## [WORK REQUEST]
Locate each line in the records containing "dụng". Copy it.

[Entries taken from a collection]
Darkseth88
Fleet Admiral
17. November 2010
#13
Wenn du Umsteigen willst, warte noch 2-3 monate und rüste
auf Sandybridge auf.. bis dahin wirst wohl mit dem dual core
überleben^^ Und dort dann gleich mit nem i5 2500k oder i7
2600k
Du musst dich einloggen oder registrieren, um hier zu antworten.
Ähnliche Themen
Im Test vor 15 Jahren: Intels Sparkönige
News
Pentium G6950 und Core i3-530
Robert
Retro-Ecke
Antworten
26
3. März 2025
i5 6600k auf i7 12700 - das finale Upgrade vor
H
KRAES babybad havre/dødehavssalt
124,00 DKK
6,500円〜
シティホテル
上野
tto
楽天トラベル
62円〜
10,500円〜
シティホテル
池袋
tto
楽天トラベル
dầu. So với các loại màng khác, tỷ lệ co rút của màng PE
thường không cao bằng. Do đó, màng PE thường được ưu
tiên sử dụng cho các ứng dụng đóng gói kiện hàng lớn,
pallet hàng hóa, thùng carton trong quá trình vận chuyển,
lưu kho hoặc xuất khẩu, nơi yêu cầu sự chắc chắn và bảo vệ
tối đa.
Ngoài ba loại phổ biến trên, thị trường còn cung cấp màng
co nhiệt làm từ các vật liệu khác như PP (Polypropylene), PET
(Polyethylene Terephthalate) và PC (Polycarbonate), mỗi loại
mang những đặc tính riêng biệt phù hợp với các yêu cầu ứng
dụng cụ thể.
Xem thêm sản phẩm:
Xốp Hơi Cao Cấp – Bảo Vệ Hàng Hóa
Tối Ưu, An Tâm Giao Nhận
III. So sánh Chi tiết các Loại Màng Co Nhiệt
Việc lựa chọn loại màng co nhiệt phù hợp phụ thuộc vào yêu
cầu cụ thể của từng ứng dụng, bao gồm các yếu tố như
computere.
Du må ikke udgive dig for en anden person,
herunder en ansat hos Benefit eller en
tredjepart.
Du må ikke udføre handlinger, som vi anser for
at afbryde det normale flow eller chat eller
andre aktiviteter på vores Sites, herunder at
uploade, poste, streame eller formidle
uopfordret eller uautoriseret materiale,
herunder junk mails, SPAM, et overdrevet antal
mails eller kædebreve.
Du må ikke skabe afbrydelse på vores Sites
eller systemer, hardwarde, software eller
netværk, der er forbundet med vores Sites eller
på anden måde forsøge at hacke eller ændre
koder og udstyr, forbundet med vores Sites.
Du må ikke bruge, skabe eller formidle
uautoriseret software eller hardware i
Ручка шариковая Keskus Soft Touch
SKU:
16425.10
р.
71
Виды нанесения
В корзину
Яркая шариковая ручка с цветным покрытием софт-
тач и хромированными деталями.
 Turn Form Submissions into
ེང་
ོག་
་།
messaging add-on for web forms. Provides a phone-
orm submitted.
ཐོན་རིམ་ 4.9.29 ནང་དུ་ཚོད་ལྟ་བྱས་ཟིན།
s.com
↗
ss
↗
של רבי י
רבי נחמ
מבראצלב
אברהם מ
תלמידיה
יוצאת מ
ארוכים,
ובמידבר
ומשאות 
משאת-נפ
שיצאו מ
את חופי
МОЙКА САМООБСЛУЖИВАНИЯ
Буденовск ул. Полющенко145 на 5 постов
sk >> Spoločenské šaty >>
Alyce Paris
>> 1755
* * *
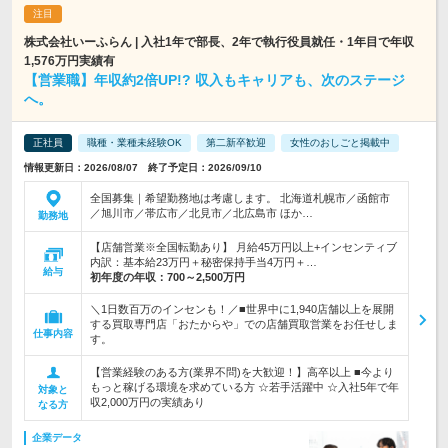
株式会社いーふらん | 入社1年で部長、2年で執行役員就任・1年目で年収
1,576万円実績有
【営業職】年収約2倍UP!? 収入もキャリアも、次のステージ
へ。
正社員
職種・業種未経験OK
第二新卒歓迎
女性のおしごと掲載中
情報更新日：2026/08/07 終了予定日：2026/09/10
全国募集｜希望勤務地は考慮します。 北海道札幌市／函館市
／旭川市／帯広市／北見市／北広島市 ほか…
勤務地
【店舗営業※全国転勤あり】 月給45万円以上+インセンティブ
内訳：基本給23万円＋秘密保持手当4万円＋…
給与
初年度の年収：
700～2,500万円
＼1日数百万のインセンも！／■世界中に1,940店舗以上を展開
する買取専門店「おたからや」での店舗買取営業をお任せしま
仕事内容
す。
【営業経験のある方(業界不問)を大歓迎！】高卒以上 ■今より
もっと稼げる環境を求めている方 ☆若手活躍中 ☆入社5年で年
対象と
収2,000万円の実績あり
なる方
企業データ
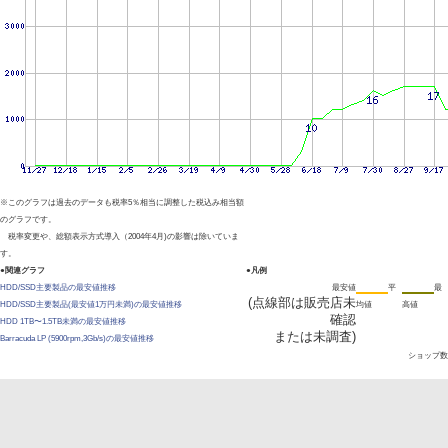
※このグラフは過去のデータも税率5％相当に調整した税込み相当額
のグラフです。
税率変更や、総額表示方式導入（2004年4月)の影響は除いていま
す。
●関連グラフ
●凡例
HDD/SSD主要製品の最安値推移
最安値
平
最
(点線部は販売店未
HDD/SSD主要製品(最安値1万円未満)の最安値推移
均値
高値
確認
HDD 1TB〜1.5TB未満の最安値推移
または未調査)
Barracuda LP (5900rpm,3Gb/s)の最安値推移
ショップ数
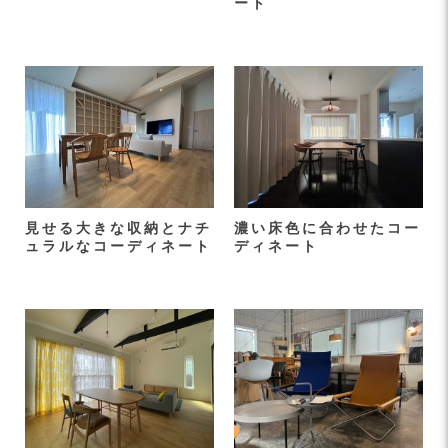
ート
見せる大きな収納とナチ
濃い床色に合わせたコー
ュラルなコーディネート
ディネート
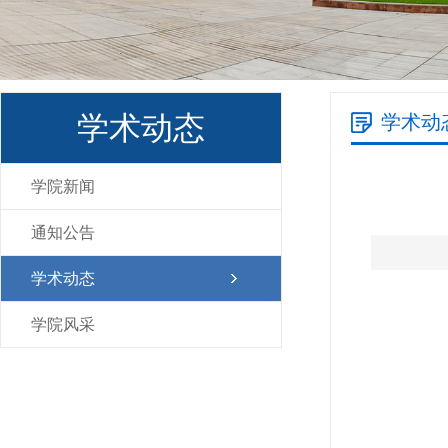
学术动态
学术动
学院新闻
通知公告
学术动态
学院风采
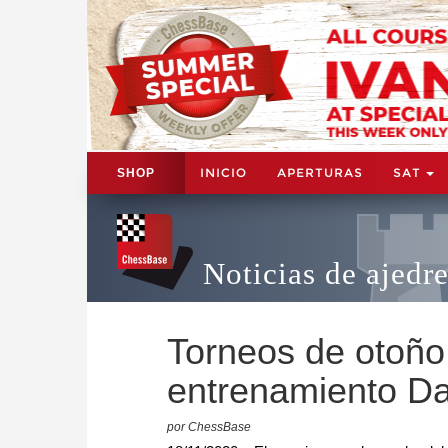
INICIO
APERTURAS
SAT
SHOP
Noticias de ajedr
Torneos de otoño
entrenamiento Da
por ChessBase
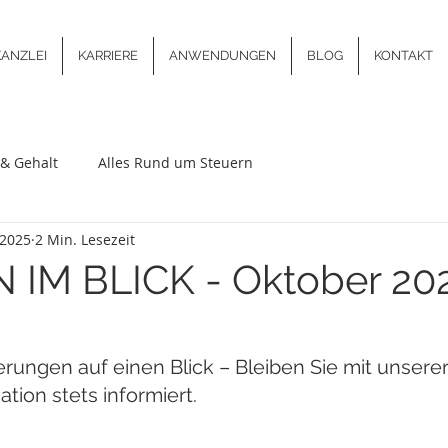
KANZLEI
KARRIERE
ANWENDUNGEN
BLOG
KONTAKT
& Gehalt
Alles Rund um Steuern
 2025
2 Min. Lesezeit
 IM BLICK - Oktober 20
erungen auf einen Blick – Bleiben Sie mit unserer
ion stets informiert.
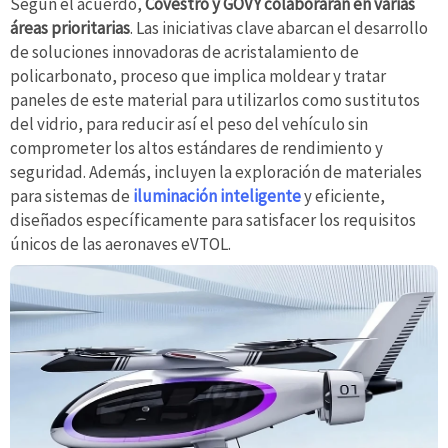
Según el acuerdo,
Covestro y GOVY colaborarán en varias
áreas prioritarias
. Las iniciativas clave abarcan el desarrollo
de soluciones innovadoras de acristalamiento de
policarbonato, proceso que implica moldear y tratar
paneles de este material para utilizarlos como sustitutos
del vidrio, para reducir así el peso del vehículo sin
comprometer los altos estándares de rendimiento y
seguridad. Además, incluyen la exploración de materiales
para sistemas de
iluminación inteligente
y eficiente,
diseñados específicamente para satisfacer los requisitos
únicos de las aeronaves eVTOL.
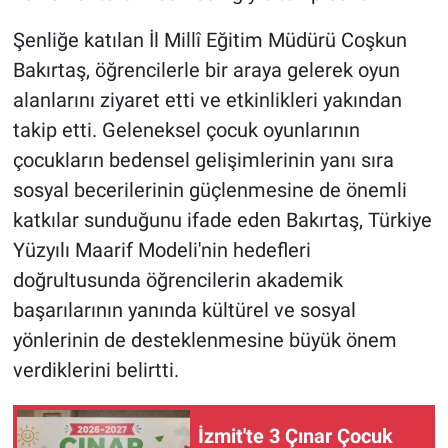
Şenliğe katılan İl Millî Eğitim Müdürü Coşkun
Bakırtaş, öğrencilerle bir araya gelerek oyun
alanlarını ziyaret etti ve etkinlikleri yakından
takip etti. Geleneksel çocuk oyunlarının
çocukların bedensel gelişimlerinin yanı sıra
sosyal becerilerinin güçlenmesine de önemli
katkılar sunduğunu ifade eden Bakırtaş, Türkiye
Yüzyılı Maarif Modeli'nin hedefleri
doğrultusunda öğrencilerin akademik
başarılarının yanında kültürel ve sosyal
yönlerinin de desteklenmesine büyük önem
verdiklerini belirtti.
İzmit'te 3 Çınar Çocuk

## [RESULT FOR THIS EXERCISE]
tiên sử dụng cho các ứng dụng đóng gói kiện hàng lớn,
dụng cụ thể.
cầu cụ thể của từng ứng dụng, bao gồm các yếu tố như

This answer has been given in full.